Legitimate interests as a lawful basis for further processing
Another element of the ICO's original case, and perhaps the one that was most hotly awaited on appeal, was that the assessments undertaken in balancing Experian’s legitimate interests were flawed and, as such, that legitimate interests could not be relied upon to process data originally collected pursuant to a data subject's consent.
The Tribunal did not agree and found that:
- With respect to the assessments carried out, legitimate interests could still be used for direct marketing purposes, although not where the original lawful basis was consent.
- Therefore it was found that Experian had breached the GDPR when it processed personal data collected from third parties based on its legitimate interests where the data had been obtained from individuals on the basis of consent: “we do not accept that legitimate interests is a proper means by which that data could have been used by Experian for the purpose it was processed”. However, this point was acknowledged by the Tribunal as academic moving forwards given that Experian no longer operates in this manner and therefore no orders were made by the Tribunal in relation to this.
Takeaways
- This is a common sense approach from the Tribunal taking into account the nexus of factors at play beyond pure GDPR requirements, such as economic impact and data subject expectation. The decision is significant because, as well as overturning the statements regarding the same made in the 2020 Enforcement Notice, it would also suggest that the Tribunal disagrees with the ICO's overarching opinion (set out in its 2020 investigation report) that “mass processing of personal data for these [data broking] purposes, without adequate transparency, is out of line with the reasonable expectations of the public”. It would appear that the Tribunal has taken a more common sense approach to this, accepting that the likelihood of harm to individuals was low, and even then, data subjects may not necessarily care so greatly. The comments made above on measuring the level of 'surprise' of a data subject reflect this.

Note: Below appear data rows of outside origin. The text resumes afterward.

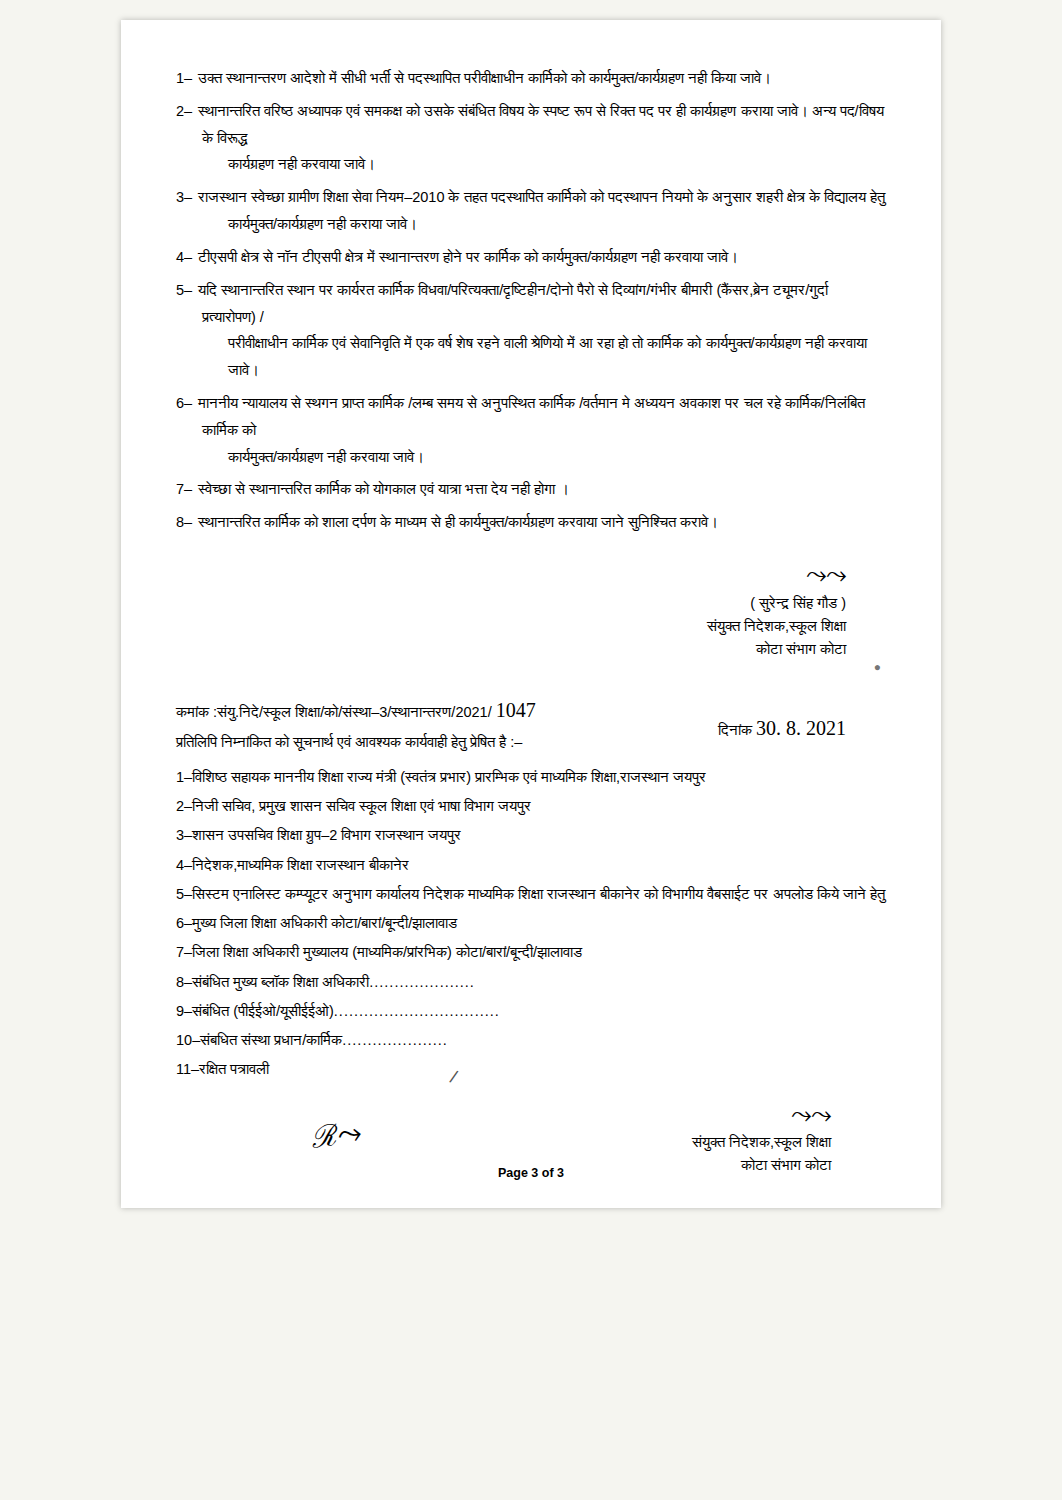1–उक्त स्थानान्तरण आदेशो में सीधी भर्ती से पदस्थापित परीवीक्षाधीन कार्मिको को कार्यमुक्त/कार्यग्रहण नही किया जावे।
2–स्थानान्तरित वरिष्ठ अध्यापक एवं समकक्ष को उसके संबंधित विषय के स्पष्ट रूप से रिक्त पद पर ही कार्यग्रहण कराया जावे। अन्य पद/विषय के विरूद्ध कार्यग्रहण नही करवाया जावे।
3–राजस्थान स्वेच्छा ग्रामीण शिक्षा सेवा नियम–2010 के तहत पदस्थापित कार्मिको को पदस्थापन नियमो के अनुसार शहरी क्षेत्र के विद्यालय हेतु कार्यमुक्त/कार्यग्रहण नही कराया जावे।
4–टीएसपी क्षेत्र से नॉन टीएसपी क्षेत्र में स्थानान्तरण होने पर कार्मिक को कार्यमुक्त/कार्यग्रहण नही करवाया जावे।
5–यदि स्थानान्तरित स्थान पर कार्यरत कार्मिक विधवा/परित्यक्ता/दृष्टिहीन/दोनो पैरो से दिव्यांग/गंभीर बीमारी (कैंसर,ब्रेन ट्यूमर/गुर्दा प्रत्यारोपण) / परीवीक्षाधीन कार्मिक एवं सेवानिवृति में एक वर्ष शेष रहने वाली श्रेणियो में आ रहा हो तो कार्मिक को कार्यमुक्त/कार्यग्रहण नही करवाया जावे।
6–माननीय न्यायालय से स्थगन प्राप्त कार्मिक /लम्ब समय से अनुपस्थित कार्मिक /वर्तमान मे अध्ययन अवकाश पर चल रहे कार्मिक/निलंबित कार्मिक को कार्यमुक्त/कार्यग्रहण नही करवाया जावे।
7–स्वेच्छा से स्थानान्तरित कार्मिक को योगकाल एवं यात्रा भत्ता देय नही होगा ।
8–स्थानान्तरित कार्मिक को शाला दर्पण के माध्यम से ही कार्यमुक्त/कार्यग्रहण करवाया जाने सुनिश्चित करावे।
⤳⤳ ( सुरेन्द्र सिंह गौड )
संयुक्त निदेशक,स्कूल शिक्षा
कोटा संभाग कोटा
कमांक :संयु.निदे/स्कूल शिक्षा/को/संस्था–3/स्थानान्तरण/2021/ 1047
प्रतिलिपि निम्नांकित को सूचनार्थ एवं आवश्यक कार्यवाही हेतु प्रेषित है :–
दिनांक 30. 8. 2021
1–विशिष्ठ सहायक माननीय शिक्षा राज्य मंत्री (स्वतंत्र प्रभार) प्रारम्भिक एवं माध्यमिक शिक्षा,राजस्थान जयपुर
2–निजी सचिव, प्रमुख शासन सचिव स्कूल शिक्षा एवं भाषा विभाग जयपुर
3–शासन उपसचिव शिक्षा ग्रुप–2 विभाग राजस्थान जयपुर
4–निदेशक,माध्यमिक शिक्षा राजस्थान बीकानेर
5–सिस्टम एनालिस्ट कम्प्यूटर अनुभाग कार्यालय निदेशक माध्यमिक शिक्षा राजस्थान बीकानेर को विभागीय वैबसाईट पर अपलोड किये जाने हेतु
6–मुख्य जिला शिक्षा अधिकारी कोटा/बारां/बून्दी/झालावाड
7–जिला शिक्षा अधिकारी मुख्यालय (माध्यमिक/प्रांरभिक) कोटा/बारां/बून्दी/झालावाड
8–संबंधित मुख्य ब्लॉक शिक्षा अधिकारी.....................
9–संबंधित (पीईईओ/यूसीईईओ).................................
10–संबधित संस्था प्रधान/कार्मिक.....................
11–रक्षित पत्रावली
⤳⤳ संयुक्त निदेशक,स्कूल शिक्षा
कोटा संभाग कोटा
●
/
ℛ⤳
Page 3 of 3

- This finding also partially rebuts the ICO's 2020 finding that credit reference agencies' processing of personal data can be considered invisible (with the exception of the small number of cases where personal data is processed without the data subject being indirectly or directly provided with a privacy notice, such as where the data has solely been collected from public sources). Again the suggestion in the ICO's 2020 finding was that the invisible processing was significantly wider in remit.

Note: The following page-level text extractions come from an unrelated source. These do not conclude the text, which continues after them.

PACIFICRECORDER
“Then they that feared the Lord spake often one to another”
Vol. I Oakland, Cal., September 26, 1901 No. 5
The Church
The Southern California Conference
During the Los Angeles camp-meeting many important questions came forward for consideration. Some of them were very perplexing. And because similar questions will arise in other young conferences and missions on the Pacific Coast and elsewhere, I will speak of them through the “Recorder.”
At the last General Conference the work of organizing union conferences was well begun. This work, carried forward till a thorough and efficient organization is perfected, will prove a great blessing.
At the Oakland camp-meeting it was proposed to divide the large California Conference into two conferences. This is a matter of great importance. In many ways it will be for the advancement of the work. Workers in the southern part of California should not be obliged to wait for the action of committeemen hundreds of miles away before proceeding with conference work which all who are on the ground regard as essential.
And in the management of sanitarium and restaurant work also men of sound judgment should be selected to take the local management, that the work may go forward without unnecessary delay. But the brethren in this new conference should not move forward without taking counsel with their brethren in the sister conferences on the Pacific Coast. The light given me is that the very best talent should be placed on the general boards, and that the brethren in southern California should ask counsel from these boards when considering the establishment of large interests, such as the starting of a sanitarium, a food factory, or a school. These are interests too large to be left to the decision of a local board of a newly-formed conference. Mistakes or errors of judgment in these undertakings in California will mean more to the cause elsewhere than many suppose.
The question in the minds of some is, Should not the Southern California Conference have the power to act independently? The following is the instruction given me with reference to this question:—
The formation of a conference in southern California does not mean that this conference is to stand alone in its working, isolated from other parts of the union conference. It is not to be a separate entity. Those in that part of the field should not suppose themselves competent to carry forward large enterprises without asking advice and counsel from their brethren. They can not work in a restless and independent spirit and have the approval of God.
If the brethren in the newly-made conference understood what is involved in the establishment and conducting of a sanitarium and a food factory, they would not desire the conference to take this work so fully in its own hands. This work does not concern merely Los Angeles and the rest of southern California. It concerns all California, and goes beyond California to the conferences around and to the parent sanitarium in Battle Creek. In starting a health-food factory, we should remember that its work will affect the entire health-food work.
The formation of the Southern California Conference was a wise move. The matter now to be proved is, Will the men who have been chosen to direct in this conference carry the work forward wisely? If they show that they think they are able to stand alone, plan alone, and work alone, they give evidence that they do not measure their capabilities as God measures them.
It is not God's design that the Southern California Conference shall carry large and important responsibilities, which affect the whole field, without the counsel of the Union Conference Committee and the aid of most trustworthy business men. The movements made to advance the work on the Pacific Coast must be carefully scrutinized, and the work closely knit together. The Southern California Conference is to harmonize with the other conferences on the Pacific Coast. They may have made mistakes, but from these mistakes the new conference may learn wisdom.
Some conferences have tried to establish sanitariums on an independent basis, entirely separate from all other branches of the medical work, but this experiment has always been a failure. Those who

- It is the first decision we have seen focusing so specifically on Article 14(5) and the exceptions to provision of privacy notices where personal data has been received from a third party. Clearly, the threshold for what constitutes 'disproportionate effort' is high, and economics will not be taken into account where steady compliance over a longer period would not have had this effect. Data controllers seeking to rely on the exception should not use Article 14(5) as a means to avoid the inevitable costs associated with data protection compliance.
- The confirmation that legitimate interests is a valid lawful basis for direct marketing purposes is also a very welcome one, and aligns with recent guidance published by the ICO that legitimate interests can be relied upon for direct marketing falling outside the scope of cookie rules.
- However, there is the clear reminder again that it is not possible to switch from reliance on consent as a lawful basis to legitimate interests at a later date (as has always been the case under the GDPR).